_Dataset records_.
>>

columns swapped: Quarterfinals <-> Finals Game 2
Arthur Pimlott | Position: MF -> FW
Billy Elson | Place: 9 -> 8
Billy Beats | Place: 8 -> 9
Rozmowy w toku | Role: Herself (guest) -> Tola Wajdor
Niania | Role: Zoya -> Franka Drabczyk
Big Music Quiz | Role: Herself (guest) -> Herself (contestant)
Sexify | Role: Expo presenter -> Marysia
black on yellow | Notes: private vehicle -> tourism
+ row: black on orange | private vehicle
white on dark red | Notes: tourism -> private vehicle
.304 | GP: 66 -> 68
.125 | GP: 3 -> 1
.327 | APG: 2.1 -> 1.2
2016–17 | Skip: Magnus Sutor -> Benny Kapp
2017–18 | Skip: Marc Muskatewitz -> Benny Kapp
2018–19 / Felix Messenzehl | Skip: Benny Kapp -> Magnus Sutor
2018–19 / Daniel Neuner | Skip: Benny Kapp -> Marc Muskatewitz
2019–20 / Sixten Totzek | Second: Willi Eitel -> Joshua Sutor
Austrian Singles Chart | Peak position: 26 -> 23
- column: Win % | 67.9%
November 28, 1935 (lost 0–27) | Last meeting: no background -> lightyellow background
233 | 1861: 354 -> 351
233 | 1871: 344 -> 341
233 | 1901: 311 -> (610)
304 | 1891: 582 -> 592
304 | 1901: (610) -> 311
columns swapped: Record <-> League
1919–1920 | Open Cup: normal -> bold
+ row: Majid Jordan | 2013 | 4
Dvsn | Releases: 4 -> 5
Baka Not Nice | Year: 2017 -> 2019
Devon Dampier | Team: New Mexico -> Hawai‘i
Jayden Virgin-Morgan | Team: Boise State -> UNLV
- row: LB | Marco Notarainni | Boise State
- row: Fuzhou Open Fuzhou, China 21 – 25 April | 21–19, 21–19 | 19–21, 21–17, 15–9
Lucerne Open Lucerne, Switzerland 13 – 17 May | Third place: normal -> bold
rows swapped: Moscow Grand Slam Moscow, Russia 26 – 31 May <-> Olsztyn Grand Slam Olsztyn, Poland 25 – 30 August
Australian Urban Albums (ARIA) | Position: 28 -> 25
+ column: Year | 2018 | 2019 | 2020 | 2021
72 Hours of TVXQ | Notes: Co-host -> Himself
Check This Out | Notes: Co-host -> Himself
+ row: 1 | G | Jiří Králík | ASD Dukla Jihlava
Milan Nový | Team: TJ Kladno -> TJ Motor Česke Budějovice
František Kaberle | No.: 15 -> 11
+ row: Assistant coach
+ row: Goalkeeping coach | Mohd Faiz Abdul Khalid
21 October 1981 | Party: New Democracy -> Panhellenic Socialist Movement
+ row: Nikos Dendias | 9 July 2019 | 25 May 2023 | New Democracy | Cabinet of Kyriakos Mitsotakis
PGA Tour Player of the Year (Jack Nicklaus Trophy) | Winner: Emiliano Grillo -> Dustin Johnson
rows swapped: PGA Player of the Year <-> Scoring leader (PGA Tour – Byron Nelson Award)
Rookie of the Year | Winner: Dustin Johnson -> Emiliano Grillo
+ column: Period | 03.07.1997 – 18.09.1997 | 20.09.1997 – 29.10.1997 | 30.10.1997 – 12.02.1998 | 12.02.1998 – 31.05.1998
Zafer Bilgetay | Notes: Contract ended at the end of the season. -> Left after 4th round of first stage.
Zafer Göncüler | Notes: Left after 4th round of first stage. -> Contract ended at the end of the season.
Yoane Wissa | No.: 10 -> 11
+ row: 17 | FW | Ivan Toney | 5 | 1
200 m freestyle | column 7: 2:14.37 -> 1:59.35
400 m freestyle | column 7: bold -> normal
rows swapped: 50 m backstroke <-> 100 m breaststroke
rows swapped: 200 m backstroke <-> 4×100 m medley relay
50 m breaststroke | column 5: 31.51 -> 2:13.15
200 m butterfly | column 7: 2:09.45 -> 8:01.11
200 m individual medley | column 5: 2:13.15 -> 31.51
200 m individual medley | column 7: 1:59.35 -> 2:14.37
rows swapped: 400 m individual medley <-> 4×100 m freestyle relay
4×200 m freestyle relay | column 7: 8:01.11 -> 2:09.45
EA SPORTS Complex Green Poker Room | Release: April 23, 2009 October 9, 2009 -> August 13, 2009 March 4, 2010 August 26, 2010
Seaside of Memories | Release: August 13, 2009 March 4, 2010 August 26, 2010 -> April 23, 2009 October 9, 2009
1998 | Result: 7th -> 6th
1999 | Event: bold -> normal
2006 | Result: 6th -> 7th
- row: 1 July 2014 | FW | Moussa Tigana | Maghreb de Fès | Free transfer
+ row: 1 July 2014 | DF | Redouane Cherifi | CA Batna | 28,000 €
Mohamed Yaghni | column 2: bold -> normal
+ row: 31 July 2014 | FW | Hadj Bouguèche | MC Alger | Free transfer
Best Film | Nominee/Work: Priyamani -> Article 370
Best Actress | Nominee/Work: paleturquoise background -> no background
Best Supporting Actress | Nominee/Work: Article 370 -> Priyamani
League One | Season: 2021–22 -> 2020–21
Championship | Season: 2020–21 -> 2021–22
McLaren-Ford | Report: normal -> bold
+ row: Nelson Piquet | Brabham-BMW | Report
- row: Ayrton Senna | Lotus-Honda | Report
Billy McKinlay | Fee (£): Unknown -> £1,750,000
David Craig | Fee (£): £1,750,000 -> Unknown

<<

_Written instruction_. Copy every line of the material above without any alteration.

_Final result_.
columns swapped: Quarterfinals <-> Finals Game 2
Arthur Pimlott | Position: MF -> FW
Billy Elson | Place: 9 -> 8
Billy Beats | Place: 8 -> 9
Rozmowy w toku | Role: Herself (guest) -> Tola Wajdor
Niania | Role: Zoya -> Franka Drabczyk
Big Music Quiz | Role: Herself (guest) -> Herself (contestant)
Sexify | Role: Expo presenter -> Marysia
black on yellow | Notes: private vehicle -> tourism
+ row: black on orange | private vehicle
white on dark red | Notes: tourism -> private vehicle
.304 | GP: 66 -> 68
.125 | GP: 3 -> 1
.327 | APG: 2.1 -> 1.2
2016–17 | Skip: Magnus Sutor -> Benny Kapp
2017–18 | Skip: Marc Muskatewitz -> Benny Kapp
2018–19 / Felix Messenzehl | Skip: Benny Kapp -> Magnus Sutor
2018–19 / Daniel Neuner | Skip: Benny Kapp -> Marc Muskatewitz
2019–20 / Sixten Totzek | Second: Willi Eitel -> Joshua Sutor
Austrian Singles Chart | Peak position: 26 -> 23
- column: Win % | 67.9%
November 28, 1935 (lost 0–27) | Last meeting: no background -> lightyellow background
233 | 1861: 354 -> 351
233 | 1871: 344 -> 341
233 | 1901: 311 -> (610)
304 | 1891: 582 -> 592
304 | 1901: (610) -> 311
columns swapped: Record <-> League
1919–1920 | Open Cup: normal -> bold
+ row: Majid Jordan | 2013 | 4
Dvsn | Releases: 4 -> 5
Baka Not Nice | Year: 2017 -> 2019
Devon Dampier | Team: New Mexico -> Hawai‘i
Jayden Virgin-Morgan | Team: Boise State -> UNLV
- row: LB | Marco Notarainni | Boise State
- row: Fuzhou Open Fuzhou, China 21 – 25 April | 21–19, 21–19 | 19–21, 21–17, 15–9
Lucerne Open Lucerne, Switzerland 13 – 17 May | Third place: normal -> bold
rows swapped: Moscow Grand Slam Moscow, Russia 26 – 31 May <-> Olsztyn Grand Slam Olsztyn, Poland 25 – 30 August
Australian Urban Albums (ARIA) | Position: 28 -> 25
+ column: Year | 2018 | 2019 | 2020 | 2021
72 Hours of TVXQ | Notes: Co-host -> Himself
Check This Out | Notes: Co-host -> Himself
+ row: 1 | G | Jiří Králík | ASD Dukla Jihlava
Milan Nový | Team: TJ Kladno -> TJ Motor Česke Budějovice
František Kaberle | No.: 15 -> 11
+ row: Assistant coach
+ row: Goalkeeping coach | Mohd Faiz Abdul Khalid
21 October 1981 | Party: New Democracy -> Panhellenic Socialist Movement
+ row: Nikos Dendias | 9 July 2019 | 25 May 2023 | New Democracy | Cabinet of Kyriakos Mitsotakis
PGA Tour Player of the Year (Jack Nicklaus Trophy) | Winner: Emiliano Grillo -> Dustin Johnson
rows swapped: PGA Player of the Year <-> Scoring leader (PGA Tour – Byron Nelson Award)
Rookie of the Year | Winner: Dustin Johnson -> Emiliano Grillo
+ column: Period | 03.07.1997 – 18.09.1997 | 20.09.1997 – 29.10.1997 | 30.10.1997 – 12.02.1998 | 12.02.1998 – 31.05.1998
Zafer Bilgetay | Notes: Contract ended at the end of the season. -> Left after 4th round of first stage.
Zafer Göncüler | Notes: Left after 4th round of first stage. -> Contract ended at the end of the season.
Yoane Wissa | No.: 10 -> 11
+ row: 17 | FW | Ivan Toney | 5 | 1
200 m freestyle | column 7: 2:14.37 -> 1:59.35
400 m freestyle | column 7: bold -> normal
rows swapped: 50 m backstroke <-> 100 m breaststroke
rows swapped: 200 m backstroke <-> 4×100 m medley relay
50 m breaststroke | column 5: 31.51 -> 2:13.15
200 m butterfly | column 7: 2:09.45 -> 8:01.11
200 m individual medley | column 5: 2:13.15 -> 31.51
200 m individual medley | column 7: 1:59.35 -> 2:14.37
rows swapped: 400 m individual medley <-> 4×100 m freestyle relay
4×200 m freestyle relay | column 7: 8:01.11 -> 2:09.45
EA SPORTS Complex Green Poker Room | Release: April 23, 2009 October 9, 2009 -> August 13, 2009 March 4, 2010 August 26, 2010
Seaside of Memories | Release: August 13, 2009 March 4, 2010 August 26, 2010 -> April 23, 2009 October 9, 2009
1998 | Result: 7th -> 6th
1999 | Event: bold -> normal
2006 | Result: 6th -> 7th
- row: 1 July 2014 | FW | Moussa Tigana | Maghreb de Fès | Free transfer
+ row: 1 July 2014 | DF | Redouane Cherifi | CA Batna | 28,000 €
Mohamed Yaghni | column 2: bold -> normal
+ row: 31 July 2014 | FW | Hadj Bouguèche | MC Alger | Free transfer
Best Film | Nominee/Work: Priyamani -> Article 370
Best Actress | Nominee/Work: paleturquoise background -> no background
Best Supporting Actress | Nominee/Work: Article 370 -> Priyamani
League One | Season: 2021–22 -> 2020–21
Championship | Season: 2020–21 -> 2021–22
McLaren-Ford | Report: normal -> bold
+ row: Nelson Piquet | Brabham-BMW | Report
- row: Ayrton Senna | Lotus-Honda | Report
Billy McKinlay | Fee (£): Unknown -> £1,750,000
David Craig | Fee (£): £1,750,000 -> Unknown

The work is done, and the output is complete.